Telluride Film Festival 2022: The prolific director makes the exploration as wide-ranging, philosophical and off-the-wall as possible 

Theater of Thought
Telluride Film Festival

When Werner Herzog makes a new documentary, you can always count on one of the most satisfyingly strange occurrences in nonfiction filmmaking: the dulcet Germanic tones of Mr. Herzog making odd connections and going deep into the mystic, even when he’s talking about science.

His new doc, “Theater of Thought,” doesn’t contain anything as wonderful as Herzog’s musings on prehistoric radioactive crocodiles in “Cave of Forgotten Dreams” or his dismissal of dogs too stupid to know about geologic history in “Fireball: Visitors From Darker Worlds.” But letting the 80-year-old Herzog loose to explore the human mind is predictably fertile territory, in which serious scientific inquiry must make room for questions like these, posed to various scientists and researchers by our director and interlocutor:

“Do fish have souls?”

“How stupid is Siri?”

“Does a mouse suspend disbelief?”

“Could a dying man send a message (through a computer-brain interface) that there is a heaven?”

Those questions, for the record, are typically met either by laughter or by variations on “I have absolutely no idea,” but that’s fine with Herzog: His goal isn’t to get answers, it’s to make the exploration as wide-ranging, philosophical and off-the-wall as possible.  

“Theater of Thought” is a movie about exploring the mind – and if the mind we’re exploring most of the time is Herzog’s, well, there are far worse tour guides through this territory.   

He’s aided in this inquiry by brain researcher Rafael Yuste, though Herzog is the one who occupies center stage and does all the interviews. Visually, the film is dry, without the spectacle of his docs on caves and volcanoes.
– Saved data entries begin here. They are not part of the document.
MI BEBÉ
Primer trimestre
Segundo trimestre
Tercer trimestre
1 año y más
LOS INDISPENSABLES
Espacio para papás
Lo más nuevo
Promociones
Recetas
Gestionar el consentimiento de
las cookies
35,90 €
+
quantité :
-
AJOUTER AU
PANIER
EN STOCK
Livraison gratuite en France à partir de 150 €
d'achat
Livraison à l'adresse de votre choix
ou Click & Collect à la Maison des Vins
It consists largely of conversations with scientists, most of whom seem to be sitting at their desks in offices with nice views – though German-American neurophysiologist Christof Koch insists on doing his interview beside a river where he’s just rowed a boat to put himself into a “zen-like state.” (Herzog naturally discloses this info with barely concealed delight.)

It’s a scattershot, even haphazard film, flitting from one subject to another (which anybody who daydreams might say is how our brains work, too).  Here’s the NYU professor who established the location of fear in the brain; here’s an expert on storytelling who explains, “our narrative changes every time we tell it”; here are opto-genetic researchers who use light to control animal behavior; here are people pioneering computer-brain interfaces; here’s Philippe Petit, the tightrope walker who famously walked between New York’s World Trade Center towers in 1974; and here’s a bit of the “Baby Shark” video, too!
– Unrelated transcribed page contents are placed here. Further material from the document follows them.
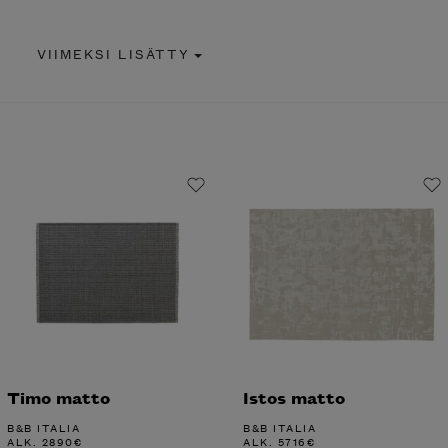
VIIMEKSI LISÄTTY
Timo matto
Istos matto
B&B ITALIA
B&B ITALIA
ALK.
2890
€
ALK.
5716
€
By the end, we’re into a discussion of the ethics of messing with the brain, another subject on which there are no real answers, just more questions. But that, of course, is just fine with Herzog.
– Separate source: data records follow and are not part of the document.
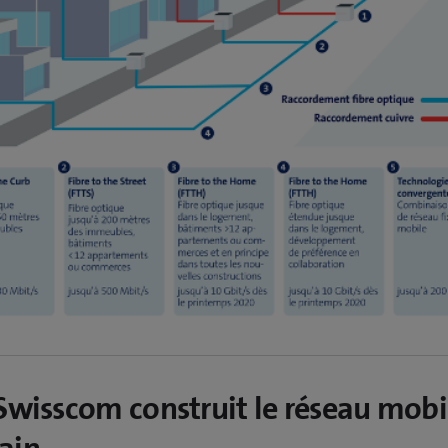
Swisscom construit le réseau mobi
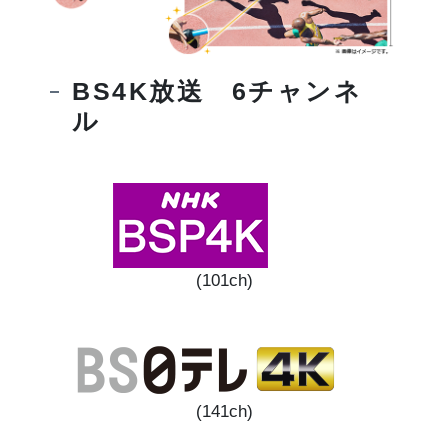
BS4K放送 6チャンネ
ル
(101ch)
(141ch)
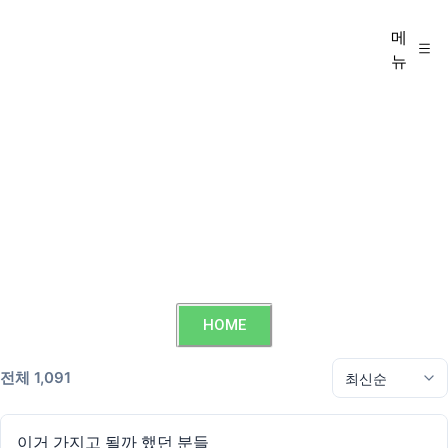
메
뉴
HOME
전체 1,091
이거 가지고 될까 했던 분들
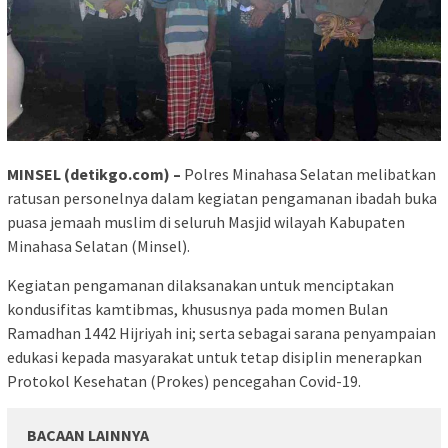
MINSEL (detikgo.com) –
Polres Minahasa Selatan melibatkan
ratusan personelnya dalam kegiatan pengamanan ibadah buka
puasa jemaah muslim di seluruh Masjid wilayah Kabupaten
Minahasa Selatan (Minsel).
Kegiatan pengamanan dilaksanakan untuk menciptakan
kondusifitas kamtibmas, khususnya pada momen Bulan
Ramadhan 1442 Hijriyah ini; serta sebagai sarana penyampaian
edukasi kepada masyarakat untuk tetap disiplin menerapkan
Protokol Kesehatan (Prokes) pencegahan Covid-19.
BACAAN LAINNYA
The director’s most cogent comment, though, probably comes about half an hour into the film, when he interrupts a conversation about quantum computers by making this observation to his viewers: “I admit that I literally understand nothing of this, and I assume most of you don’t either.”

No, we don’t – we’re lost in a bewildering barrage of information, and in the mystical fog in which Herzog envelops us. But hell, “Theater of Thought” is something of a trip into Werner Herzog’s brain, so stumbling through that fog can be quite entertaining.